Fortigate Messages Still Coming in 4 Hours Late After 2.3.0 Upgrade


#1

Wasn’t this fixed in 2.3.0?


(Jochen) #2

Obviously not?

Maybe you want to elaborate on your issue…


#3

Instead of trying to explain it again, here is the last thread we had where it was discussed about this being fixed in 2.3.0.


(Jochen) #4

If you read that topic further, you’ll see that your particular issue hasn’t been fixed and is best fixed by using the parse_date() function or a Copy Input extractor and a Date Converter with the correct timezone.


#5

How does the copy input extractor work for this process? Yesterday before writing this post I created this extractor but it isn’t working. Do you mind pointing out what I have done wrong?


(Jochen) #6

Field names are case sensitive, so “timestamp” is a different field than “Timestamp” (what you’ve entered as target field).


#7

Target field is actually lowercase timestamp.
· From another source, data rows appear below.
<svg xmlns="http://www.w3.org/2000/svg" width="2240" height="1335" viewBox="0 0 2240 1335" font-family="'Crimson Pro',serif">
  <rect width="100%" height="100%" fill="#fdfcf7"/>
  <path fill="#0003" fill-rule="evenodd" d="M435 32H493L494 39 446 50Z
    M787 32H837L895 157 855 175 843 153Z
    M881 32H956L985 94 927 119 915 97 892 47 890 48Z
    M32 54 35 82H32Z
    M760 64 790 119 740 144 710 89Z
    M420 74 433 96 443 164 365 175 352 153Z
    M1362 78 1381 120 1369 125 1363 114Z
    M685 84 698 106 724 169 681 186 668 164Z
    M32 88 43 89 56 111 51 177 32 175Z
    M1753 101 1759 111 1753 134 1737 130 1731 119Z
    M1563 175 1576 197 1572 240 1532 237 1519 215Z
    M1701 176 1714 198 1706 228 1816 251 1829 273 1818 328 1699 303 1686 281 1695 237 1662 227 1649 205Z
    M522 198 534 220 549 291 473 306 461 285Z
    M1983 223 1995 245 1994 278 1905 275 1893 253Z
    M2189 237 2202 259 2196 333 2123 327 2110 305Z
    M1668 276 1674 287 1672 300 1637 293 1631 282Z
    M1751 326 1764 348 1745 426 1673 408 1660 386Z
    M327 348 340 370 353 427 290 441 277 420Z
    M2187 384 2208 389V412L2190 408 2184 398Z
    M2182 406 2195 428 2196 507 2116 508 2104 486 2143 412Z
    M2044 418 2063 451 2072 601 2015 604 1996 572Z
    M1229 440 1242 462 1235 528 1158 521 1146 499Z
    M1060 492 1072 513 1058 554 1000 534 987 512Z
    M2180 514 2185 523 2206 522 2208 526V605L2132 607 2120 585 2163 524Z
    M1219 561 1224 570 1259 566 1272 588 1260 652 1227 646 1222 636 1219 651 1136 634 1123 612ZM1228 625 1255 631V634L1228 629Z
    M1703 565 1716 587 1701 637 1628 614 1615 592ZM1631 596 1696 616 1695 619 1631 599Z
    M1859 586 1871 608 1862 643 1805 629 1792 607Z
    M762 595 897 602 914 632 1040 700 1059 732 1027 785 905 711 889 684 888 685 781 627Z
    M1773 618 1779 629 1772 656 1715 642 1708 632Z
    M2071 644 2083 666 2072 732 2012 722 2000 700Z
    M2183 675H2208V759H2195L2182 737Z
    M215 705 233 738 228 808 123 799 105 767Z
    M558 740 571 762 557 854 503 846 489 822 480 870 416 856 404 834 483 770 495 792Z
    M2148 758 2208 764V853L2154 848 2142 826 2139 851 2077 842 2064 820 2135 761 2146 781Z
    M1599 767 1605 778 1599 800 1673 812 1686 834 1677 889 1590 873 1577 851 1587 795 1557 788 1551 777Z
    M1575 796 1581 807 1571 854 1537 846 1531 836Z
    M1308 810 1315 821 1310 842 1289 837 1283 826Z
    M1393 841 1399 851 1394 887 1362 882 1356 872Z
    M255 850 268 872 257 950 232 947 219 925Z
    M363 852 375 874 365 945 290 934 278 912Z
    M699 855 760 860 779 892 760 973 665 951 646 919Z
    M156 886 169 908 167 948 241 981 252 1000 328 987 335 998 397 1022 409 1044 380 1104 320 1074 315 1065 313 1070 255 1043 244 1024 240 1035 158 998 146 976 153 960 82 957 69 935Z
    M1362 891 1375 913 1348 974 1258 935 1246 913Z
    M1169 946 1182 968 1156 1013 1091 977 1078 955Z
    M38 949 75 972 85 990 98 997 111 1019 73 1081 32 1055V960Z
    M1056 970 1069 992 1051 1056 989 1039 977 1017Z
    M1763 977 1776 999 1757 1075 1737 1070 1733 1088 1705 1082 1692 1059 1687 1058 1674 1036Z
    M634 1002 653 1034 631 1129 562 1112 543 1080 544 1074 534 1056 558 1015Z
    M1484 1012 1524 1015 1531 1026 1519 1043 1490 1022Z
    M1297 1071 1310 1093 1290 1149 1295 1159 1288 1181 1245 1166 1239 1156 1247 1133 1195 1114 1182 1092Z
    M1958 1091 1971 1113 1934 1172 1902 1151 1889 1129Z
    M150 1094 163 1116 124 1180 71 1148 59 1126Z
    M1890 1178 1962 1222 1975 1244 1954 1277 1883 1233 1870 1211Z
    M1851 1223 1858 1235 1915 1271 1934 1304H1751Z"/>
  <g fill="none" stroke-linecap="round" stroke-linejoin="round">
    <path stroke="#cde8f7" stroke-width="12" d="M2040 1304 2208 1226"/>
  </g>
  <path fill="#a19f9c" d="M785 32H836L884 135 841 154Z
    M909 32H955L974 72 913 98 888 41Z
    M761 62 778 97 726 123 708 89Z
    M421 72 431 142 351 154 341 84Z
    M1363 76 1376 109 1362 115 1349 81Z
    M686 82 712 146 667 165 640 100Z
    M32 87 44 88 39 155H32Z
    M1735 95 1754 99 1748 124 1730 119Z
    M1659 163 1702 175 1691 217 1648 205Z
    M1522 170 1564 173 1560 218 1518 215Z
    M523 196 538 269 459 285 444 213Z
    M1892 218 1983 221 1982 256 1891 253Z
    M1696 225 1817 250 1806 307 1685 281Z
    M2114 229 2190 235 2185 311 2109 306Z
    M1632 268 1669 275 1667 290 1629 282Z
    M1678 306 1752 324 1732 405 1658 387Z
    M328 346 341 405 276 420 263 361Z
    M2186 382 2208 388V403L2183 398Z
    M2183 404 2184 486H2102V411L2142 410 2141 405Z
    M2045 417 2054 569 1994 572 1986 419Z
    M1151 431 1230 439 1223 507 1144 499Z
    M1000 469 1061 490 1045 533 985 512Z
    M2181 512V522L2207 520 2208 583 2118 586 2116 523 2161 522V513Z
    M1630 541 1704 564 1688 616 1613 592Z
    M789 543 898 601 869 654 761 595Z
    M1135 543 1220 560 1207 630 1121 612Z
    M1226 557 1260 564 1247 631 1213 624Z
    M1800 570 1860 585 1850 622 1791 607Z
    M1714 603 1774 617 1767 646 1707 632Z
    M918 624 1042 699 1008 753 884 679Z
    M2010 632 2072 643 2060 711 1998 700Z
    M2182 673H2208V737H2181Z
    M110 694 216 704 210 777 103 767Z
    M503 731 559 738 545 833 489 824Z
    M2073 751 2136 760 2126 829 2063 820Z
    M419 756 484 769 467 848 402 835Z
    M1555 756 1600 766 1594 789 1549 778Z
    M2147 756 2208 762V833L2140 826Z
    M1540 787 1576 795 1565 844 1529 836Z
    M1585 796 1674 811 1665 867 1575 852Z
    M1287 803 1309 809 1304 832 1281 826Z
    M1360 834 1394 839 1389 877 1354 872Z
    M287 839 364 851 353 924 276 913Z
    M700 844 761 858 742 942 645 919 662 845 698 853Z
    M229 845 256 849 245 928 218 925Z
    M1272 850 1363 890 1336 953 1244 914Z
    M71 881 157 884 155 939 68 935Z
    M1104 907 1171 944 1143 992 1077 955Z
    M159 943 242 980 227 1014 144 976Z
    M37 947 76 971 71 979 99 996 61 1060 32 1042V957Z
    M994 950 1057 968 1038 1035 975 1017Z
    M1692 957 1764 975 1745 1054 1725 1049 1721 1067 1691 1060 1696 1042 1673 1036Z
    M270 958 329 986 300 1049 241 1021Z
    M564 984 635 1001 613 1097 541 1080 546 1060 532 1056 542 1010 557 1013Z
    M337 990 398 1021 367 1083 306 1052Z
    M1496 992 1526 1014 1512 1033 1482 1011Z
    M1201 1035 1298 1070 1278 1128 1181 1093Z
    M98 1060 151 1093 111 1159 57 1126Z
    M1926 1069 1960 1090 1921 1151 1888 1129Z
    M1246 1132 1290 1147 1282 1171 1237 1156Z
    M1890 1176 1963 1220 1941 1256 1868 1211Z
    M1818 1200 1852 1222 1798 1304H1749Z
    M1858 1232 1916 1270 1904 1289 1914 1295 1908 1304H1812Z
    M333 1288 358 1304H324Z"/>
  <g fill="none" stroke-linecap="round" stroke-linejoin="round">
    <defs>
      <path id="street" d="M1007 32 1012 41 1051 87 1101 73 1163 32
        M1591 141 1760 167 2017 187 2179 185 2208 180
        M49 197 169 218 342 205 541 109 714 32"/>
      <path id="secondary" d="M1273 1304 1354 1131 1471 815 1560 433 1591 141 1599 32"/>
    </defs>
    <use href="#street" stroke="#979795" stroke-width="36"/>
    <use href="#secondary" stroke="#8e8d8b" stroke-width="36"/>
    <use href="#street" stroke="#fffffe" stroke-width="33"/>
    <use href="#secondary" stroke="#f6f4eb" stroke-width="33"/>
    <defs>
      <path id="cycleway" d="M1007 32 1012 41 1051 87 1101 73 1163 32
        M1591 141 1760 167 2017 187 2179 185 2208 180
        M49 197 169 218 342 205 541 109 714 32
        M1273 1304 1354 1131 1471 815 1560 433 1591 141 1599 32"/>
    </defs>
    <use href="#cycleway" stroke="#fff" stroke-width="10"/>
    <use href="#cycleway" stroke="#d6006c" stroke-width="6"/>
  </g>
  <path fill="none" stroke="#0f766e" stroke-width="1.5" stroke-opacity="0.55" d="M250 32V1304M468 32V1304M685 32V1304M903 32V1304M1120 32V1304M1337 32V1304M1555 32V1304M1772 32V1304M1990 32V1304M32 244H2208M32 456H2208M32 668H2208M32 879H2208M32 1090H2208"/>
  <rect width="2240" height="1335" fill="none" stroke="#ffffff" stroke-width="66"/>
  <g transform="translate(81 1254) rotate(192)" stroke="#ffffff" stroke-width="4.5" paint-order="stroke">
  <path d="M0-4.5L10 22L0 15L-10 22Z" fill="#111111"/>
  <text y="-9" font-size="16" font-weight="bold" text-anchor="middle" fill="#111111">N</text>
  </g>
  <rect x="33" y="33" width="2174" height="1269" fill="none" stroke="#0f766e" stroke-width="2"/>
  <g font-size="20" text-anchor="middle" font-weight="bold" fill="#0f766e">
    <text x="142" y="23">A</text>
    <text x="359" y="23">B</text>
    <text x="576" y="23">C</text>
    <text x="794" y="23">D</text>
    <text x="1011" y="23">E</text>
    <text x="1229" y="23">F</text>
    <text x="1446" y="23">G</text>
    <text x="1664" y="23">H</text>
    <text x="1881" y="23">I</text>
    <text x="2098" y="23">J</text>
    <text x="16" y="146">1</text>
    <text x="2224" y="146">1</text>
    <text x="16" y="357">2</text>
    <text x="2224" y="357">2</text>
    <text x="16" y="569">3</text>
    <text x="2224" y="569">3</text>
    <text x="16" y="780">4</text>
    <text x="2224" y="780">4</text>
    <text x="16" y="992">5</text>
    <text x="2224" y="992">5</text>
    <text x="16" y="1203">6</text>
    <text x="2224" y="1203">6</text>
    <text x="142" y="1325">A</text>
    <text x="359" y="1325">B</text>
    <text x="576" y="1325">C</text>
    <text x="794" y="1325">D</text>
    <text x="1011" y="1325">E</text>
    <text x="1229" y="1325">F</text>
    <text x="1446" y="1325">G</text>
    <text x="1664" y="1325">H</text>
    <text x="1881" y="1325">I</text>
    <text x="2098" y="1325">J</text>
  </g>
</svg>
Hence I am trying to convert it to Timestamp capital so it will fill the primary “Timestamp” field.

image

I tried updating my extractor to this, still no dice.


(Nimol) #8

I had also the same problem but with 24 minutes delay. I creadted another user with utc timezone and everyting was ok and I logged out and logged in as Admin(timezone Berlin) and problem somehow solved!


#9

I have tried modifying my users Timezone but no dice, all of my users are being imported from LDAP.


#10

Any updates on what I am doing wrong?


(system) #11

This topic was automatically closed 14 days after the last reply. New replies are no longer allowed.